Compiled by Casey Reas
We developed the Community Survey to better understand how and why our software is used and to get a better grasp on the communities of people who use the software. From universities, to high schools, to the home, how are people working with our software? Across the globe, who is using our software? What is working and what can be improved?
We announced the Survey through a mass email to our existing list and through Twitter and Facebook. We received over 600 responses from the middle of November to the end of the year. We’re extremely grateful for the hundreds of thoughtful responses and we have summarized them here.
For the survey, we wanted to learn which of our software platforms people are using and why. Are people using only Processing, p5.js, or are they using both? What percentage is using Processing for Android or Processing.py? Do we have people who have used our software since it was first released fifteen years ago, or are most people new? Also, we were curious about what the software is used for and if people are using it to generate income and/or for enjoyment?
Which tools from the Processing family do you use? (620 responses)
How long have you been using our software? (619 responses)
How do you use our software? (617 responses)
How often do you use our software? (620 responses)
What are your main interests? (618 responses)
Do you use our software to generate income? (619 responses)
How do you identify yourself? (161 responses)

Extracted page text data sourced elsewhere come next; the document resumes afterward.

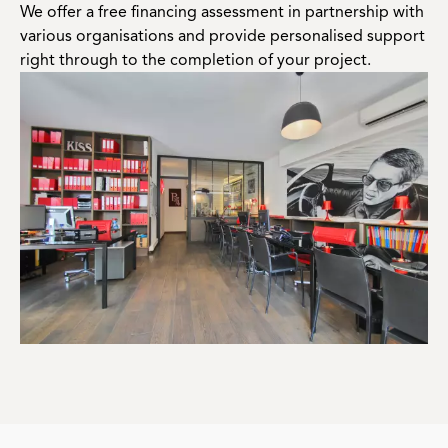
We offer a free financing assessment in partnership with
various organisations and provide personalised support
right through to the completion of your project.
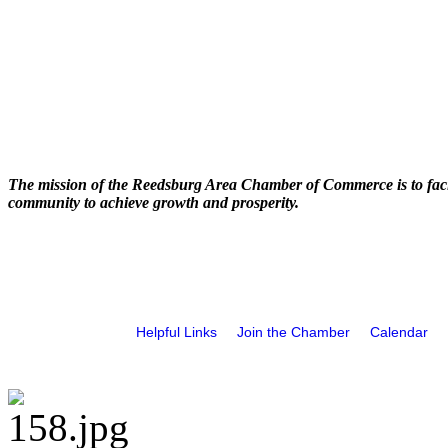
The mission of the Reedsburg Area Chamber of Commerce is to faci
community to achieve growth and prosperity.
Helpful Links
Join the Chamber
Calendar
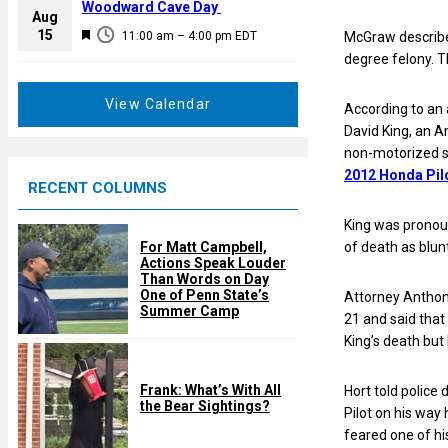
a
Woodward Cave Day
e
Aug
t
F
15
d
11:00 am
–
4:00 pm
EDT
McGraw described
u
e
degree felony. 
r
a
e
t
View Calendar
According to an 
d
u
David King, an A
r
non-motorized s
e
2012 Honda Pilot
RECENT COLUMNS
d
King was pronoun
For Matt Campbell,
of death as blun
Actions Speak Louder
Than Words on Day
One of Penn State’s
Attorney Anthon
Summer Camp
21 and said that
King’s death but 
Frank: What’s With All
Hort told police
the Bear Sightings?
Pilot on his way
feared one of his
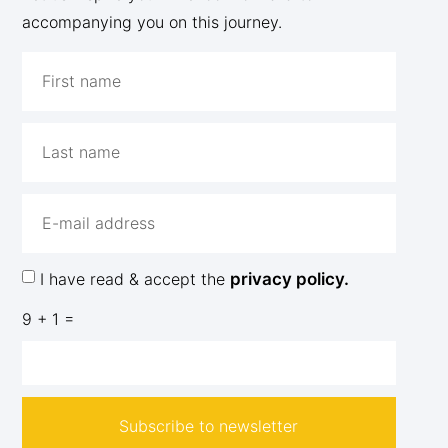
accompanying you on this journey.
I have read & accept the
privacy policy.
9 + 1 =
Subscribe to newsletter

The original Processing software started as a platform for teaching and learning as well as a code sketchbook. Like Processing, the p5.js and Processing.py projects have a strong focus on learning to code. For the survey, we hoped to learn more about who is teaching with our software and in which kinds of classes, both the grade level and subject.
How many courses/workshops have you taught with our software? (325 responses)
Which best describes your educational background? (417 responses)
Which subjects do you teach? (292 responses)
Which grade levels do you teach classes and/or workshops? (312 responses)
One of the most fascinating and essential aspects of our software is the international scope of the communities. For this survey, we received survey results from 68 countries, from each continent except Antarctica:
Algeria, Argentina, Australia, Austria, Belgium, Brazil, Bulgaria, Canada, Chile, China, Colombia, Croatia, Czech Republic, Denmark, Dominican Republic, Egypt, El Salvador, England, Estonia, Finland, France, Germany, Ghana, Greece, Hong Kong, Hungary, Iceland, India, Indonesia, Iraq, Ireland, Italy, Japan, South Korea, Kuwait, Lithuania, London, Luxembourg, Maldives, Mexico, Netherlands, New Zealand, Nigeria, Norway, Pakistan, Paris, Peru, Philippines, Poland, Portugal, Quebec, Reunion, Romania, Russia, Scotland, Serbia, Singapore, Slovakia, Slovenia, Spain, Sweden, Switzerland, Taiwan, Turkey, Ukraine, United States, Uruguay, Wales
The survey results encouraged us to allocate more resources to translations, both for the reference and for learning and teaching materials. Many people also volunteered to work on translations. We hope to get deeper into this in 2017. We have a priority to get the Processing Reference translated into Spanish. The complete p5.js site is already translated into Spanish, so the goal there is to translate it into Chinese. We hope to put systems in place to harness the energy of community members to translate educational materials into a wider range of languages.
We thank all of the respondents for their time and thoughtful responses. Many of the survey questions probed the idea of Processing Membership as way to raise funds for development and initiatives. The feedback we received was invaluable and we’ll be launching the Membership system soon. We plan to run a community survey again late in 2017. At that time, we hope to collect even more information about how to focus our efforts.
We thank openFrameworks, whose community survey was a guide for this one.